=== Questions to answer ===
1. In the blog post, shorten the paragraph beginning "Let me tell you" while keeping its main facts.
2. According to the blog post, in what month and year did the writer leave service management?
3. Transcribe everything in the blog post from "Saturday, February 20, 2016" down to "been telling me.".

Text shown START

Saturday, February 20, 2016

The underside

So, I left service management in August of 2014 so that I could get some education on out-sourced IT, which is what I was a managing as a service delivery manager. I kept coming up against problems that I could not break in the organization, and the time I spent in in-sourced IT and service management did not equip me to fully comprehend the problems, or the reports of what my functional subordinates had been telling me.

Let me tell you, it's pretty ugly on the underside of service management. Not everything is bad and there are some people who do it well so I can see how it was all supposed to work from all sides except the customer's (I'll get there eventually), but what has been going on in the industry has gutted the structure that enabled service delivery to function. Service Delivery is no longer allowed by higher level management to do what it was intended to do: provide better service to customers.

Text shown END
Data excerpts START

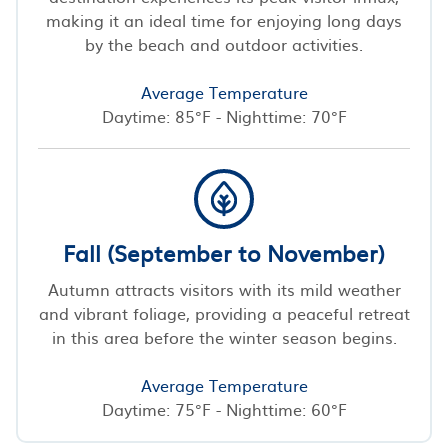
making it an ideal time for enjoying long days
by the beach and outdoor activities.
Average Temperature
Daytime: 85°F - Nighttime: 70°F
Fall (September to November)
Autumn attracts visitors with its mild weather
and vibrant foliage, providing a peaceful retreat
in this area before the winter season begins.
Average Temperature
Daytime: 75°F - Nighttime: 60°F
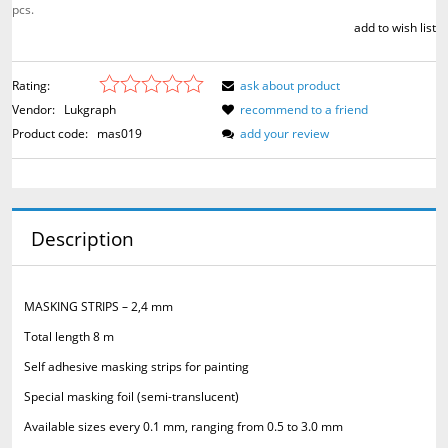
pcs.
add to wish list
Rating:
ask about product
Vendor:
Lukgraph
recommend to a friend
Product code:
mas019
add your review
Description
MASKING STRIPS – 2,4 mm
Total length 8 m
Self adhesive masking strips for painting
Special masking foil (semi-translucent)
Available sizes every 0.1 mm, ranging from 0.5 to 3.0 mm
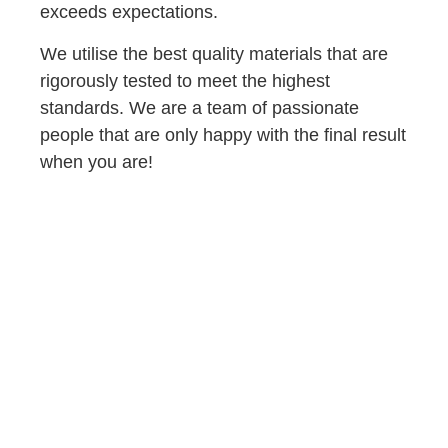
exceeds expectations.
We utilise the best quality materials that are
rigorously tested to meet the highest
standards. We are a team of passionate
people that are only happy with the final result
when you are!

Data excerpts END

=== Task results ===
1. The writer describes the underside of service management as pretty ugly. Not everything is bad, and some people do the work well, so the writer can see how it was meant to function from every side except the customer's. Developments in the industry, however, have gutted the structure that allowed service delivery to work. Higher level management no longer lets Service Delivery fulfill its intended purpose of providing better service to customers.

2. August of 2014.

3.
Saturday, February 20, 2016

The underside

So, I left service management in August of 2014 so that I could get some education on out-sourced IT, which is what I was a managing as a service delivery manager. I kept coming up against problems that I could not break in the organization, and the time I spent in in-sourced IT and service management did not equip me to fully comprehend the problems, or the reports of what my functional subordinates had been telling me.